Or, on peut à peine dire de quelle grande uti­li­té est la lumière de la doc­trine répan­due par le cler­gé dans tous les rangs du peuple, si elle brille comme sur un can­dé­labre de ver­tu. Car, dans les pré­ceptes qui ont pour but de cor­ri­ger les mœurs humaines, les exemples des maîtres sont presque plus puis­sants que leurs ensei­gne­ments ; il n’est per­sonne, en effet, trai­tant avec quelqu’un, qui lui donne aus­si faci­le­ment confiance, si ses actes dif­fèrent de ses paroles et de ses ensei­gne­ments. Tenons nos yeux et nos esprits fixés sur

Notre-​Seigneur Jésus-​Christ, qui, parce qu’il est la véri­té, nous a ensei­gné ce que nous devons croire, et, parce qu’il est la vie et la voie, s’est pro­po­sé lui-​même à nous comme l’exemple le plus par­fait de la façon dont nous devons nous conduire hon­nê­te­ment en cette vie et nous appli­quer à obte­nir le bien suprême. Lui-​même a vou­lu que ses dis­ciples fussent ins­truits et ren­dus par­faits de la sorte « Que votre lumière, dit-​il, c’est-à-dire la doc­trine, luise de telle sorte devant les hommes qu’ils voient que vos œuvres sont bonnes, c’est-à-dire les preuves de la doc­trine, et qu’ils glo­ri­fient votre Père qui est dans les cieux, embras­sant ain­si la doc­trine et la morale de l’Evangile en un seul pré­cepte qu’il leur confiait le soin de propager.

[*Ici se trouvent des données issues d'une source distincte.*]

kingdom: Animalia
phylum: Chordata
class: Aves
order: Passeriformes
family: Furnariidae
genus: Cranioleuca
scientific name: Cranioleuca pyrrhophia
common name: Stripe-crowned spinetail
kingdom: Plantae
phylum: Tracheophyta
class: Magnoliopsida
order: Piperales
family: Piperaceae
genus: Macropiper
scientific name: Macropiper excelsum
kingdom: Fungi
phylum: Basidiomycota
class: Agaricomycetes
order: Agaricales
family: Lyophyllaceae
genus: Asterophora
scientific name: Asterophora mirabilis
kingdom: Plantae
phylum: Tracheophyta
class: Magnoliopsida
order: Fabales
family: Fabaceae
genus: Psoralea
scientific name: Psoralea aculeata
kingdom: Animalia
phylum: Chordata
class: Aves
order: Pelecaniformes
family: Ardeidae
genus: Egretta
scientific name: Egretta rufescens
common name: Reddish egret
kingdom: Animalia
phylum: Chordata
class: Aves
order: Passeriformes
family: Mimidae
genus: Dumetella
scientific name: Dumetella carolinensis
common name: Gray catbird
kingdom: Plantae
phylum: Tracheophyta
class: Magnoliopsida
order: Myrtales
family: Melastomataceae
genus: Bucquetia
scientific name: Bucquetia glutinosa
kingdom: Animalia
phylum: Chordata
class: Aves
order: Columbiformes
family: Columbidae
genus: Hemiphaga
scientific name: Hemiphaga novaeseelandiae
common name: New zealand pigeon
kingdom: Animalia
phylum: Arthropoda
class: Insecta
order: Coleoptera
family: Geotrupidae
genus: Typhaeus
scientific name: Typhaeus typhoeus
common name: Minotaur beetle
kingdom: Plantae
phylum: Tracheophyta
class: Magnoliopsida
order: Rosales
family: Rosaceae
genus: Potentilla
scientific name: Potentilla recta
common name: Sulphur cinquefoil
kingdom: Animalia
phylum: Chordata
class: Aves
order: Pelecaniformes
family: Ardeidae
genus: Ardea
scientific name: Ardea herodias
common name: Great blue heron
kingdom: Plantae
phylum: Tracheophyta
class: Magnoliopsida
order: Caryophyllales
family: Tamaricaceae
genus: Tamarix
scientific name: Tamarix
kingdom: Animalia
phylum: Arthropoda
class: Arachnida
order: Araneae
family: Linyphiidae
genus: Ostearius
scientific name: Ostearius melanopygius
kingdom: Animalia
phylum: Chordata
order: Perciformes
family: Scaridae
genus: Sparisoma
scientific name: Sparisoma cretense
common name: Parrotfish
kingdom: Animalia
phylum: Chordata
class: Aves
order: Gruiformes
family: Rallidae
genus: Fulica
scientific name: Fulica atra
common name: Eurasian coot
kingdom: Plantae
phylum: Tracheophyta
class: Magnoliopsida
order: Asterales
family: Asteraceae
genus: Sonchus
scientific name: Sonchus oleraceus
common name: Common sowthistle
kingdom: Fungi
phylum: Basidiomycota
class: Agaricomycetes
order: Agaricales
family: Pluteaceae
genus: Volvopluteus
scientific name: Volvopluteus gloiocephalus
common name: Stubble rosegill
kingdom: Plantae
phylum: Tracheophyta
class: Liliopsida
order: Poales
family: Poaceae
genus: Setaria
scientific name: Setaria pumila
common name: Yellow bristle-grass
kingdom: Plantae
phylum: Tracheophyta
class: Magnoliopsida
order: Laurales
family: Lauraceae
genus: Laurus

En effet, ce sont ces règle­ments divins sur les­quels il faut que la vie sacer­do­tale se forme et se dirige. Il faut abso­lu­ment et il est néces­saire que les prêtres se per­suadent et gravent pour ain­si dire dans leur esprit qu’ils ne sont plus de la famille du siècle, mais qu’ils ont été choi­sis par un vrai des­sein de Dieu pour vivre de la vie de Notre-​Seigneur Jésus-​Christ, bien qu’ils passent leur temps au milieu du siècle. Or, s’ils vivent vrai­ment de Jésus-​Christ et en lui, ils ne cher­che­ront en rien leurs inté­rêts, mais ils seront tout aux choses qui sont de Jésus-​Christ ; ils ne vise­ront pas à cap­ter la vaine faveur des hommes, mais ils atten­dront la grâce solide qui vient de Dieu ; ils s’abstiendront des choses basses et de la corrup­tion dont ils auront hor­reur, et, se fai­sant riches des biens célestes, ils les répan­dront lar­ge­ment et joyeu­se­ment comme le veut la sainte cha­ri­té ; jamais non plus, il ne leur arri­ve­ra de pré­fé­rer leur juge­ment ou leur déci­sion à la déci­sion et au juge­ment de l’évêque, mais en obéis­sant aux évêques comme en obéis­sant à ceux qui représen­tent la per­sonne de Jésus-​Christ, ils tra­vaille­ront très heu­reu­se­ment à la vigne du Seigneur, amas­sant pour la vie éter­nelle une abon­dance de fruits choi­sis. Mais qui­conque se sépare de son pas­teur et du Pasteur des pas­teurs, le Souverain Pontife, n’est uni par aucun pacte avec Jésus-​Christ. Qui vous écoute m’é­coute, et qui vous méprise me méprise. Or, qui est éloi­gné du Christ dis­sipe plu­tôt qu’il ne moissonne.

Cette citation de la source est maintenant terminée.